Nivolumab in addition to radiation therapy is being investigated as a treatment option for patients newly diagnosed with glioblastoma. Glioblastoma is a fast‐growing type of brain
tumour that develops from glial cells in the brain. It is an aggressive brain cancer that typically results in death within months following diagnosis if not treated. Brain cancers are the ninth
most common cancers in the UK; glioblastoma is one of the most common types of brain cancer. Current therapies remain palliative and include surgery to remove as much of the
tumour as possible, followed by chemotherapy and/or radiation therapy.
Nivolumab is an immunotherapy product that is currently licensed in the EU/UK for the treatment of several types of advanced cancers such as melanoma, non‐small cell lung
cancer, and kidney cancer. It is a monoclonal antibody that acts by preventing the inhibition of T‐cells (part of the body’s immune system that fight cancer) through binding to a protein
called programmed cell death 1 (PD‐1). If licensed, nivolumab in combination with radiation therapy will offer an additional first‐line treatment option for patients with glioblastoma.
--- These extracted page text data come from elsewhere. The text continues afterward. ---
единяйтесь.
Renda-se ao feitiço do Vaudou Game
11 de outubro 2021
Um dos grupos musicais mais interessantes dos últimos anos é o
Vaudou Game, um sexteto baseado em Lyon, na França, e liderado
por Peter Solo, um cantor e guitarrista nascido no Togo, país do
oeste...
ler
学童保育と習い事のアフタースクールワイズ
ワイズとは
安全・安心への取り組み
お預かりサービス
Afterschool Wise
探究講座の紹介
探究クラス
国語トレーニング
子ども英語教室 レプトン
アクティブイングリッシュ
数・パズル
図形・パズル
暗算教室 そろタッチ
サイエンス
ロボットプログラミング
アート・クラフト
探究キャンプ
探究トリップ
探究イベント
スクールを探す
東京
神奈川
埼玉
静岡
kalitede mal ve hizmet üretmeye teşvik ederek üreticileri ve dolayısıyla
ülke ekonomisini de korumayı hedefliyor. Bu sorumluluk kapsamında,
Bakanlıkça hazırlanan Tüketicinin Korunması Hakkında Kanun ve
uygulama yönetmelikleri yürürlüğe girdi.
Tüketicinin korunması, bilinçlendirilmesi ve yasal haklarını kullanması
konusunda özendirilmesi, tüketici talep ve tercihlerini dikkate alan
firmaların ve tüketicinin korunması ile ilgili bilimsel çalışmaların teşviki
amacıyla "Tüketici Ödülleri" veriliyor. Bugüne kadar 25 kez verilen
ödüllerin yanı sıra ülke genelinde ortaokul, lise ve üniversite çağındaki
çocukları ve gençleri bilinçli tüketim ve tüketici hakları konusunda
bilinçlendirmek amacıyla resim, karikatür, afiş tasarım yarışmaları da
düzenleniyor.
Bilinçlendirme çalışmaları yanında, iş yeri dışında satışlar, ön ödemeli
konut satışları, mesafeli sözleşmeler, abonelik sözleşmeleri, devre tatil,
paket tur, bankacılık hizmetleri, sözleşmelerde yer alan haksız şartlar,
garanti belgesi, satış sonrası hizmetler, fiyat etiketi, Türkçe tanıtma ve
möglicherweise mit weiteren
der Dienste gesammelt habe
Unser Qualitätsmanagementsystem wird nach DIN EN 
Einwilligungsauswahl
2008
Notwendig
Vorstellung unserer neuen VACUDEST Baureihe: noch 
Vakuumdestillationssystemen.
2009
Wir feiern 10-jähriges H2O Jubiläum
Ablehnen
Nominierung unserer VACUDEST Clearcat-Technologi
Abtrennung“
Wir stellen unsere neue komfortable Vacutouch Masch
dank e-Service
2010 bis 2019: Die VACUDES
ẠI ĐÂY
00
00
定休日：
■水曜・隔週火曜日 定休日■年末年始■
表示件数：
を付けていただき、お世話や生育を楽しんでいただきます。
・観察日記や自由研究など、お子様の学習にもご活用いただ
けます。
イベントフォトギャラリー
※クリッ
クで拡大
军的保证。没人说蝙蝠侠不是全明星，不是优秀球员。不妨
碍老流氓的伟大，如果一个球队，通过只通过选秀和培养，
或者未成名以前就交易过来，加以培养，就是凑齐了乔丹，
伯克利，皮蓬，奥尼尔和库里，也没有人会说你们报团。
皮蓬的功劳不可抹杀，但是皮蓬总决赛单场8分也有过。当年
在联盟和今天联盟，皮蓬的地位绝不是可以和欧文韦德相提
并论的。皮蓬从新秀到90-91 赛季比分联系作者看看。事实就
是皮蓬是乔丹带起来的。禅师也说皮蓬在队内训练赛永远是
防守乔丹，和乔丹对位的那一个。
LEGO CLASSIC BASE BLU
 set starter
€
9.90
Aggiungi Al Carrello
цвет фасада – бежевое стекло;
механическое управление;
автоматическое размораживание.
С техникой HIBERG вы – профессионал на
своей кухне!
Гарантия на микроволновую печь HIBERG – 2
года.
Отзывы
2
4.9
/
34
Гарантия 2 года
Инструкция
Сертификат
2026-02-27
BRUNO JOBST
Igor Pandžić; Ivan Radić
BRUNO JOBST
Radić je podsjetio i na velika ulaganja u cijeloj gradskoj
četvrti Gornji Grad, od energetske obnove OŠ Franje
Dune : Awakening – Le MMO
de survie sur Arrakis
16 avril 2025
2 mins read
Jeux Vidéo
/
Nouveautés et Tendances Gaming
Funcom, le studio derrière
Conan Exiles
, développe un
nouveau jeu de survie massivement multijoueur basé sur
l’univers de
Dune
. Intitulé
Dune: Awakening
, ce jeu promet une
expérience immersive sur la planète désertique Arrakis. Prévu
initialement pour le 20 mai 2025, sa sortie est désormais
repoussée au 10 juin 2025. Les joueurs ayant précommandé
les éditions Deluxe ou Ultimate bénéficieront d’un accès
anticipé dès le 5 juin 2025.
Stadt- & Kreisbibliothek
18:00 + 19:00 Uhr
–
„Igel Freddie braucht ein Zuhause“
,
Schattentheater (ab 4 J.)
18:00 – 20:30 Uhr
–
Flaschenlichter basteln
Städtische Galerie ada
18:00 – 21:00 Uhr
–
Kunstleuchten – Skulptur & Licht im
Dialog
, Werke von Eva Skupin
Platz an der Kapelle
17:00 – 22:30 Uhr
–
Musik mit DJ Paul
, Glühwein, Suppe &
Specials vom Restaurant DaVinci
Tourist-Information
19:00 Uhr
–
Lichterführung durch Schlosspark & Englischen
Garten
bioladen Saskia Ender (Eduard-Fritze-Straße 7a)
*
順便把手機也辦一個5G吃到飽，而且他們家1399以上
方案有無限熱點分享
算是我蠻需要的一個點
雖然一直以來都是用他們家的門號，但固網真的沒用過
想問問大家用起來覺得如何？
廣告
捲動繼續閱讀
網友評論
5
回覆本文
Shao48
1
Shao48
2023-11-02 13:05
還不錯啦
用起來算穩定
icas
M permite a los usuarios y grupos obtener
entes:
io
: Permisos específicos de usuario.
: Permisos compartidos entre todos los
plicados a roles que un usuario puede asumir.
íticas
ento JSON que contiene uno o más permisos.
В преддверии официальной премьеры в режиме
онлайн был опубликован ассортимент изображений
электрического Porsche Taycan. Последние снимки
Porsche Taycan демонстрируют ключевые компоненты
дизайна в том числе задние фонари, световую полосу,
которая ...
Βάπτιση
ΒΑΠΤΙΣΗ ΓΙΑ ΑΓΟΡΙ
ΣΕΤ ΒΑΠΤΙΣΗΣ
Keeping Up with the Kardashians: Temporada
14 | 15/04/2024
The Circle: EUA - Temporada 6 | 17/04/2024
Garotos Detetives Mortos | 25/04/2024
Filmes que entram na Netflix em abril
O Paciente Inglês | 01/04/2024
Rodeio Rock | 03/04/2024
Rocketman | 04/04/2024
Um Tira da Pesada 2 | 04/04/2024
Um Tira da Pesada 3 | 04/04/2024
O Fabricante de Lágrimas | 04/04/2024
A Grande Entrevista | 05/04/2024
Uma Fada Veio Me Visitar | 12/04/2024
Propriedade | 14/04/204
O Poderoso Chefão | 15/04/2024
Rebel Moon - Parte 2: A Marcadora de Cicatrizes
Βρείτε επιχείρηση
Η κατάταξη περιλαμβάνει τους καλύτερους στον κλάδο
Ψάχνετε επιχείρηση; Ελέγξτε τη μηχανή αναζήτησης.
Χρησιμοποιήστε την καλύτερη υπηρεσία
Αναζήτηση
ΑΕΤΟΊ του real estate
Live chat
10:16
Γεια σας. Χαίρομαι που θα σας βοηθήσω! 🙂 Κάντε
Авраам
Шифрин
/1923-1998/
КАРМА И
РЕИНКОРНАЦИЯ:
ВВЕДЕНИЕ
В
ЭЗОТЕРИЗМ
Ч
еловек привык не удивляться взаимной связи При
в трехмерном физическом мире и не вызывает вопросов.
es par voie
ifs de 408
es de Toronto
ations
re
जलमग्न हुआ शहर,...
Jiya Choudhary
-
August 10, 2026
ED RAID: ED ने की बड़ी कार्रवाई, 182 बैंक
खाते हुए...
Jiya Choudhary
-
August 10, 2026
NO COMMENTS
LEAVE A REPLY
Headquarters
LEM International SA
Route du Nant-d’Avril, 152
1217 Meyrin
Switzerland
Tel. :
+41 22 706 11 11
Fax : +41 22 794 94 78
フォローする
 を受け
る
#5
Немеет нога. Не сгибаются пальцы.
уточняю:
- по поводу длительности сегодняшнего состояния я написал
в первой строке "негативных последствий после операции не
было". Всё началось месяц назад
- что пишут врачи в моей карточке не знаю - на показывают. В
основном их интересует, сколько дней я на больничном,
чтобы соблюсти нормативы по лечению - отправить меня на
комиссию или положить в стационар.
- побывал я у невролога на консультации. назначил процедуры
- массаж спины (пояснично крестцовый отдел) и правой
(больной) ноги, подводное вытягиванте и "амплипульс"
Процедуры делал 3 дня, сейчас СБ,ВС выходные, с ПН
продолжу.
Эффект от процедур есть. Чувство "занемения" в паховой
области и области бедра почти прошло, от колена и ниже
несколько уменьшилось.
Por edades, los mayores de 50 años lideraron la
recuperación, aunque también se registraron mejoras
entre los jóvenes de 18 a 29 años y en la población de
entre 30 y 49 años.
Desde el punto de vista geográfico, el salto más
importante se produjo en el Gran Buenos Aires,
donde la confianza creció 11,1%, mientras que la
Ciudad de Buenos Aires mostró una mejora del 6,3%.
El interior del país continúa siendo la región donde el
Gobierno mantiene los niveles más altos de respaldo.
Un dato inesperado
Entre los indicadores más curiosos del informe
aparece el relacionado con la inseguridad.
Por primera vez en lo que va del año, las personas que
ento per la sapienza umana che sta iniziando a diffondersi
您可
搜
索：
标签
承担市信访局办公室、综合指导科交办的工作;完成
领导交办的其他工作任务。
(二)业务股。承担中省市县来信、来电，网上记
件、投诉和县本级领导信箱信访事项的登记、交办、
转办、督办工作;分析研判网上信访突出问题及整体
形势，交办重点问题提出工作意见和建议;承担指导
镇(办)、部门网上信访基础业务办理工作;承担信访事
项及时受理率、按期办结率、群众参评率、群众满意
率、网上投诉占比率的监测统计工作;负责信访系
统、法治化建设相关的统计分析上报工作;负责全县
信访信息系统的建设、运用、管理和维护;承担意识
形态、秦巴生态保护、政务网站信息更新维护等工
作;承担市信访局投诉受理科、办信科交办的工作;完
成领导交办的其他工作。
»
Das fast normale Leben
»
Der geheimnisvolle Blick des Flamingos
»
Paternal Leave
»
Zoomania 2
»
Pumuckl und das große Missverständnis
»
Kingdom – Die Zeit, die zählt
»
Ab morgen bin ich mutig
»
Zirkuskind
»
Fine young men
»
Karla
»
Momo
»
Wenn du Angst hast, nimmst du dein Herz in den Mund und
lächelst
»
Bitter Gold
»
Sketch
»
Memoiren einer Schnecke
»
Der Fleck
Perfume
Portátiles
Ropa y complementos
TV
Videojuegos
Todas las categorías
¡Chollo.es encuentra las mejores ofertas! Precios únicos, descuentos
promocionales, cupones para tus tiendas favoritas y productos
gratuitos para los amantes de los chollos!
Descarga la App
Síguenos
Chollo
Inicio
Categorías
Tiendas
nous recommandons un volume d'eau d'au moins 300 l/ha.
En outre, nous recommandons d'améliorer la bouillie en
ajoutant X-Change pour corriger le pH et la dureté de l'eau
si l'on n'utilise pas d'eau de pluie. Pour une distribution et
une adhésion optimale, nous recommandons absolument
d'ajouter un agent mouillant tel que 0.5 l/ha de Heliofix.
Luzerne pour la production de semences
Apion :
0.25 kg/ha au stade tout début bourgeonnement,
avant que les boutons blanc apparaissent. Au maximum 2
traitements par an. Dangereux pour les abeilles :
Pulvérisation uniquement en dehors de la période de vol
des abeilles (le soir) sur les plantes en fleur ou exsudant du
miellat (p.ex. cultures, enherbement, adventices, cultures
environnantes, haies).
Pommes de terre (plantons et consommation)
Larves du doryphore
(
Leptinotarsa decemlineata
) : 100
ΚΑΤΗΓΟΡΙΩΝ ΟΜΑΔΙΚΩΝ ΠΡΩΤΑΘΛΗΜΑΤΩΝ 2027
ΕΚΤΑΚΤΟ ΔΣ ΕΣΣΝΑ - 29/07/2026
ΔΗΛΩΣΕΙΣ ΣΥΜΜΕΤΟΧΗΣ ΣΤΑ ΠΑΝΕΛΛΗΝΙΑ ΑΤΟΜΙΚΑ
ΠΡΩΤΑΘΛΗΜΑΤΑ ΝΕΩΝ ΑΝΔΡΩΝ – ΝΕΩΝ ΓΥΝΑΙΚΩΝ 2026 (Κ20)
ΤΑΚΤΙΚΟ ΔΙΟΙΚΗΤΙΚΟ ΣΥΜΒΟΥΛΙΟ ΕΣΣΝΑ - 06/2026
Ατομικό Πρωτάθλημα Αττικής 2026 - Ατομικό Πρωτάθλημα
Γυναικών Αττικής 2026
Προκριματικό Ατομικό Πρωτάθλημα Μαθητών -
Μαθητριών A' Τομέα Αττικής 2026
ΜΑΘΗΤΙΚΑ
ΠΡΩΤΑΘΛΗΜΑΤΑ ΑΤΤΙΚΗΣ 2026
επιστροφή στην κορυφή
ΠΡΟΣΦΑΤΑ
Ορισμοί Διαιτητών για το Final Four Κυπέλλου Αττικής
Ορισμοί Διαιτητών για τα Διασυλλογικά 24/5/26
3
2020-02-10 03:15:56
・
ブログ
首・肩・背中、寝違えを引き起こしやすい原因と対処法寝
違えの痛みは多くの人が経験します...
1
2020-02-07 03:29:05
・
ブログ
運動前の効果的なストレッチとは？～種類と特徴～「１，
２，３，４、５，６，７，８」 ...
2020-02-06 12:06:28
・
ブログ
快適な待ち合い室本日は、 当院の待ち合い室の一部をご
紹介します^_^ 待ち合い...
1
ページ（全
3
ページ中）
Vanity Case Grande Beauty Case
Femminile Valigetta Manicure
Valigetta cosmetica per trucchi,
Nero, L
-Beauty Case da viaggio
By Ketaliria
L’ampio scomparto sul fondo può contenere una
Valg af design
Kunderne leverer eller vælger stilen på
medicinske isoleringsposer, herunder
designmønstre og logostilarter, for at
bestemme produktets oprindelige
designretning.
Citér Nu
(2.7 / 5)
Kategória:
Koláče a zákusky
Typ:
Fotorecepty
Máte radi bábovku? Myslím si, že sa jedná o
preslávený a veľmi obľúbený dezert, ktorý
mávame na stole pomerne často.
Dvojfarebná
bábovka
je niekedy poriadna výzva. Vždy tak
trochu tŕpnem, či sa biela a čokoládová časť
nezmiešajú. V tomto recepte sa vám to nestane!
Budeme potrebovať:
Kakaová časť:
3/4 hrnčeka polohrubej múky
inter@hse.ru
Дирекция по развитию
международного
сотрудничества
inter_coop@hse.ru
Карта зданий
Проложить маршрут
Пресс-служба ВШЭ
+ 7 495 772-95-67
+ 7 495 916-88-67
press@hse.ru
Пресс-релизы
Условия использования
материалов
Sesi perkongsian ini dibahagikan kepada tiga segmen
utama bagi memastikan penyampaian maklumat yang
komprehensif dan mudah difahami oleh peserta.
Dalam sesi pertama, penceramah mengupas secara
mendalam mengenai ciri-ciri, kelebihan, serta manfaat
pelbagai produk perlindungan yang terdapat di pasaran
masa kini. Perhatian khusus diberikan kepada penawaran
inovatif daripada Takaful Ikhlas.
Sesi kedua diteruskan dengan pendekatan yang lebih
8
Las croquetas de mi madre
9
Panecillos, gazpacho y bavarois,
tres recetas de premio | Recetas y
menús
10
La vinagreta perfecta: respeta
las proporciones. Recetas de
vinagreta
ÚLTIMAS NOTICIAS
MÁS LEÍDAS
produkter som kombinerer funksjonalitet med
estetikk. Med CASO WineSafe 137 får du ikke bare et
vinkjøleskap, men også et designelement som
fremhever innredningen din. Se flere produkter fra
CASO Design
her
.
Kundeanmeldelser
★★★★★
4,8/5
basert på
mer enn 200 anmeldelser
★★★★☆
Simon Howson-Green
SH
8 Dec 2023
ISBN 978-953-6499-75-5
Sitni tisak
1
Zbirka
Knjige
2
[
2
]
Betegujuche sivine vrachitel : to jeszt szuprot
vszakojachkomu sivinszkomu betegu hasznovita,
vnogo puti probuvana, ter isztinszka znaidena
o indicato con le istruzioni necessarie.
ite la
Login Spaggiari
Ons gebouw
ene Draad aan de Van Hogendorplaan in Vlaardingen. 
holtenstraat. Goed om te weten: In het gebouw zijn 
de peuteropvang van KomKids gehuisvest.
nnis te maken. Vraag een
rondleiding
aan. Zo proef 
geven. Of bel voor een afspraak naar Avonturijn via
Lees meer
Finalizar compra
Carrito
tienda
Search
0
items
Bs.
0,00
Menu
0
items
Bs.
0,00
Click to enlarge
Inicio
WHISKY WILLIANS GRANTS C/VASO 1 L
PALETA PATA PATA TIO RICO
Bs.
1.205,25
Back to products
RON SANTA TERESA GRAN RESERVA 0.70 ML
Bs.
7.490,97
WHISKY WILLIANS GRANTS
Daratumumab injected under the skin (subcutaneous formulation) is in development for the treatment multiple myeloma (MM) as an alternative to currently approved daratumumab intravenous formulation. MM is a rare, incurable cancer of the plasma cells in the bone marrow where large amounts of abnormal plasma cells are produced and interfere with the production of platelets, red and white blood cells. People with MM will experience periods of time without symptoms followed by periods when the illness comes back (‘relapsed’ MM). Eventually the periods without symptoms will shorten and the illness will become immune to the drugs given to treat it (‘refractory’ MM).